> **PETUNJUK LATIHAN**:
Lanjutkan teks tentang budaya pupujian di lingkungan masyarakat Sunda, dimulai setelah kalimat terakhir yang tertera.

> **TEKS YANG DIBERIKAN**:

____________________

Jumat, 02 Juli 2021

 

Mengenal Budaya Pupujian di Lingkungan Masyarakat Sunda


Mengenal Budaya Pupujian

Salah satu budaya yang masih cukup kental di daerah rumahku adalah pupujian. Pupujian adalah seni keagamaan berupa puisi yang berisikan puji-puji, doa, nasihat, pelajaran, atau pengingat berjiwakan agama Islam yang disampaikan dengan cara dinyanyikan. Namun, terdapat juga pupujian yang bersifat lebih umum, seperti mantra dan etika dalam pergaulan. Pupujian ini dikenal di lingkungan masyarakat Sunda sejak penyebaran agama Islam ke Jawa Barat.

 

Pupujian Sunda lahir seiring dengan masuknya agama Islam di Indonesia, yaitu sekitar tahun 1580. Pada awalnya, pupujian ini dijadikan wadah oleh para ulama dan kyai untuk membuat masyarakat Sunda tertarik masuk dan mendalami ajaran Islam. Selain itu, masuknya agama Islam ke Indonesia juga sejalan dengan munculnya pondok-pondok pesantren. Oleh karena itulah pupujian sangat hidup di pondok pesantren dan tempat-tempat pengajian.

 

Pupujian ini dimaksudkan untuk memengaruhi pikiran, perasaan, dan tingkah laku manusia agar sesuai dengan agama dan moral yang berlaku di lingkungan masyarakat. Dalam kehidupan beragama, pupujian dilantunkan sebagai pengingat untuk selalu beribadah kepada Allah, sholawat kepada Rasulullah, beribadah dan beramal soleh, dan sebagai pendidikan mengenai pengetahuan agama Islam. Dengan begitu, masyarakat, terutama anak-anak akan selalu ingat dan mengikuti nasihat yang dilantunkan di luar kepala tersebut.

____________________

> **BARIS DATA**:
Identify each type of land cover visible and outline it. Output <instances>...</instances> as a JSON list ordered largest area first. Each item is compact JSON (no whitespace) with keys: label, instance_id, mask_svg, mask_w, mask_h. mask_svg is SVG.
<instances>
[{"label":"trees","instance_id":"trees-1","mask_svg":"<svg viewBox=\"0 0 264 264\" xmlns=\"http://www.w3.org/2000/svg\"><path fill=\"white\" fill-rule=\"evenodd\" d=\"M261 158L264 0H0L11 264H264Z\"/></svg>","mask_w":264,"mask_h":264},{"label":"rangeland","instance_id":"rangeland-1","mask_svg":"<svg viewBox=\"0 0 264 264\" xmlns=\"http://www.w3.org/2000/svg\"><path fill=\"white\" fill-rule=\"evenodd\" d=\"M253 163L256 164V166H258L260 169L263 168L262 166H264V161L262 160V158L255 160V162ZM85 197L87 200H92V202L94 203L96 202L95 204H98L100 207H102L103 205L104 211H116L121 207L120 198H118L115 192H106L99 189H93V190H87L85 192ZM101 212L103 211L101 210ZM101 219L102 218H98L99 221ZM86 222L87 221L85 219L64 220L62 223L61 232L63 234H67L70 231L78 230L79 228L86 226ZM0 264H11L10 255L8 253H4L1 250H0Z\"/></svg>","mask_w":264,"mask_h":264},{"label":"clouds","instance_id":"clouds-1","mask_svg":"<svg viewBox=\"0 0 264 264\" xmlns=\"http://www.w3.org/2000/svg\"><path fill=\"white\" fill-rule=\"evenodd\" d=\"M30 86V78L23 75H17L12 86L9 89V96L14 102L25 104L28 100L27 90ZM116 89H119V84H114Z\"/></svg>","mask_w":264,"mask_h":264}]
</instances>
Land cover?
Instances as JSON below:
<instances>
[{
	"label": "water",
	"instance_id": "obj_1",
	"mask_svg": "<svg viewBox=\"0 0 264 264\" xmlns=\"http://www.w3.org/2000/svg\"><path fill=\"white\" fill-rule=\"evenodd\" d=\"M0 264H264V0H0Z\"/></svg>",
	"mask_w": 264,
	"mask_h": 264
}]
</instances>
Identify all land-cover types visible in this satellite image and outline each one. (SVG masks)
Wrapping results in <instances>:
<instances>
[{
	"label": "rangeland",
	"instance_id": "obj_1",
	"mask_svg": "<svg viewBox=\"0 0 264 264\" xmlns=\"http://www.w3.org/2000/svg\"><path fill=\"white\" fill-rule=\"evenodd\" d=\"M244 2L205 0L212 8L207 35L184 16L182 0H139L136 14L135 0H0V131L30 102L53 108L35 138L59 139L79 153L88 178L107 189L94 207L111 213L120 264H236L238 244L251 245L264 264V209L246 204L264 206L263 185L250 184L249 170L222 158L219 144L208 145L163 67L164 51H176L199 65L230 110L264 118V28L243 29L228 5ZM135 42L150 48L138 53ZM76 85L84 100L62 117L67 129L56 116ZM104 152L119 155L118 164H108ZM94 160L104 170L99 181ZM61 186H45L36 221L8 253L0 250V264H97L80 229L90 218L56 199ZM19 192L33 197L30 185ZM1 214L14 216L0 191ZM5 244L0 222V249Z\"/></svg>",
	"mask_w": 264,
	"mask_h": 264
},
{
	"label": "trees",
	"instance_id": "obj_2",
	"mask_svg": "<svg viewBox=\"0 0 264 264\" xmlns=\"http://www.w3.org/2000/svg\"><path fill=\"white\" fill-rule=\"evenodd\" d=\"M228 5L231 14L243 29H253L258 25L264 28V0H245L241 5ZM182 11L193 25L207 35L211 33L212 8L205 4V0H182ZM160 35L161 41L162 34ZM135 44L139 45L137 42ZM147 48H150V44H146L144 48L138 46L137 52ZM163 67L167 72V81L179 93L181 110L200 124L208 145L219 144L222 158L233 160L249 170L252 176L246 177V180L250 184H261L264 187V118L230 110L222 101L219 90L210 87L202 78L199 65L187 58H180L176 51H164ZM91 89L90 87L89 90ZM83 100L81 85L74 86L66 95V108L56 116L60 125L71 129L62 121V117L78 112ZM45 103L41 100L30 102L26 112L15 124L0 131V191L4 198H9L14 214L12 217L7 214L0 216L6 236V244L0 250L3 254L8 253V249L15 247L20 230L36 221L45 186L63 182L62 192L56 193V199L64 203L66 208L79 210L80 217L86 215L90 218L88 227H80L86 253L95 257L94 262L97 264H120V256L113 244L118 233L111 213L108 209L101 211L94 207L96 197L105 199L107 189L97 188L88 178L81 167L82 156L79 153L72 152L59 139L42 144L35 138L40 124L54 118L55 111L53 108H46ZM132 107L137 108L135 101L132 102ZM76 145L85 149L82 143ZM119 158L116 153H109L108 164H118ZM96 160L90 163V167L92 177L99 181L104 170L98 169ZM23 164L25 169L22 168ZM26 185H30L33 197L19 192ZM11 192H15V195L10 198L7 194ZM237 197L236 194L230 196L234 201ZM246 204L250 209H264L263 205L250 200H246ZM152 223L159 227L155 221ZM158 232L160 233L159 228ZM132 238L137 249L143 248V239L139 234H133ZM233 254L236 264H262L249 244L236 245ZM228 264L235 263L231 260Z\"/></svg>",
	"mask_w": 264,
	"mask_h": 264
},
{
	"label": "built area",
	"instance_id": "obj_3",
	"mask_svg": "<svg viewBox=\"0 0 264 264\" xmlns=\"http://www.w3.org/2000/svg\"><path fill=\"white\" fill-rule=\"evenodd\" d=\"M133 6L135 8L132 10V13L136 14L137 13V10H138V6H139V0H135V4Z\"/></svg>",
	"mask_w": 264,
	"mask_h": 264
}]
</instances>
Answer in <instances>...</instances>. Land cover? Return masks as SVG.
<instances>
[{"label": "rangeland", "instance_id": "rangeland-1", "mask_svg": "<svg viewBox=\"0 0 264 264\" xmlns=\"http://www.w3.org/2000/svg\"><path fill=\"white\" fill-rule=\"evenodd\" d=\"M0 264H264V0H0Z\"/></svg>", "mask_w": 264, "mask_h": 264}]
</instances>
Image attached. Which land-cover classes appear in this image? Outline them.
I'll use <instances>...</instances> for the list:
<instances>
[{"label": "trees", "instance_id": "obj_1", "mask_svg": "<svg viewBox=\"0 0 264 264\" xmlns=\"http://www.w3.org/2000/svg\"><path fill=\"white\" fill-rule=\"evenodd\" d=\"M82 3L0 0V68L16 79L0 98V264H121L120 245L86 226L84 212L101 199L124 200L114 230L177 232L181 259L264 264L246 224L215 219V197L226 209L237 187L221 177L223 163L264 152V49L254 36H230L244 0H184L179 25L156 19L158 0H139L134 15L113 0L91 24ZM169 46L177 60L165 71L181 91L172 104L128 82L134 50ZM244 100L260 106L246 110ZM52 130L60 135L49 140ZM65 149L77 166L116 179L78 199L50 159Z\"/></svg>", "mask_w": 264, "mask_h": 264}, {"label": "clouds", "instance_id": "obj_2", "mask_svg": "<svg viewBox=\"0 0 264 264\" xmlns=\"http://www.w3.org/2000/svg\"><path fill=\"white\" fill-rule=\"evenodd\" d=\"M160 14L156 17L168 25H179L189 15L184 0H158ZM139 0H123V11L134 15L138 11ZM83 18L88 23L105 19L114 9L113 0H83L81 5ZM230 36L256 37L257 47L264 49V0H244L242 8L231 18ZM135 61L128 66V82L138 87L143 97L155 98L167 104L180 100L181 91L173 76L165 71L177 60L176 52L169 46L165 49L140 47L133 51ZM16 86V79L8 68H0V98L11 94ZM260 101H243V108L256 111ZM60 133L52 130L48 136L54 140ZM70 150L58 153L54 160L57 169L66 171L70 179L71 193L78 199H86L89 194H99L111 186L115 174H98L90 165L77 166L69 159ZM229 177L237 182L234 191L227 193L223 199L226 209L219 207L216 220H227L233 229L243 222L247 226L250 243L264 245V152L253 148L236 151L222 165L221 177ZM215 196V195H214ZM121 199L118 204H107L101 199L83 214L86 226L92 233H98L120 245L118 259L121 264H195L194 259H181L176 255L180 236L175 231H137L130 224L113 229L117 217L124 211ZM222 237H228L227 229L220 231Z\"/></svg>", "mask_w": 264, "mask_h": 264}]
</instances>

____________________

> **HASIL TUGAS**:
 

Pupujian ini biasa dilantunkan menjelang sholat subuh, maghrib, dan isya. Selain itu, pupujian juga biasa dilakukan sebagai ajang kegiatan seremonial, seperti memperingati Maulud Nabi, Rajaban, musabaqoh tilawatil Quran, atau intihan. Di lingkungan masyarakat, pupujian ini biasa dilontarkan di masjid, mushola, ataupun pesantren oleh para pengurusnya, ibu-ibu yang sedang melaksanakan pengajian, hingga oleh anak-anak yang sedang mempelajari ilmu agama di sana.

 

Nilai Moral dari Budaya Pupujian

Nilai moral dari budaya pupujian ini dapat berlaku dua arah, yaitu bagi pelantun dan bagi pendengar. Nilai moral yang diberikan oleh pelantun berupa budaya untuk saling mengingatkan dalam hal kebaikan, sedangkan nilai moral yang dapat diperoleh oleh pendengar adalah membuka diri dan menerima masukan orang lain dalam kebaikan. Nilai moral untuk selalu beribadah dan beramal sholeh berlaku, baik untuk pelantun, maupun untuk pendengar.

 

Pemosisian Kebudayaan Pupujian

Kebudayaan dapat dilihat dari tiga perspektif, yaitu sebagai tatanan, tuntunan, dan tontonan. Tatanan merupakan sistem yang terstruktur di masyarakat, tuntunan adalah pedoman atau arahan untuk menjawab atau melakukan sesuatu, dan tontonan adalah budaya sebagai bentuk yang dapat dirasakan dan dinikmati dengan pancaindra. Budaya pupujian Sunda berposisi sebagai budaya tontonan karena bentuk puisinya yang dapat dilihat dan pelantunannya dapat didengar. Sebagai hasil penglihatan dan pendengaran tersebut, budaya pupujian dapat dijadikan tuntunan melalui nilai moral yang terkandung di dalamnya. Pada intinya, nilai moral tersebut mengenai peringatan agar manusia selalu menjaga hubungannya dengan Allah, sesama manusia, dan dengan alam. Ketika tuntunan tersebut telah dilakukan dengan baik oleh manusia, budaya pupujian secara tidak langsung akan menciptakan tatanan berupa lingkungan masyarakat yang damai dan teratur.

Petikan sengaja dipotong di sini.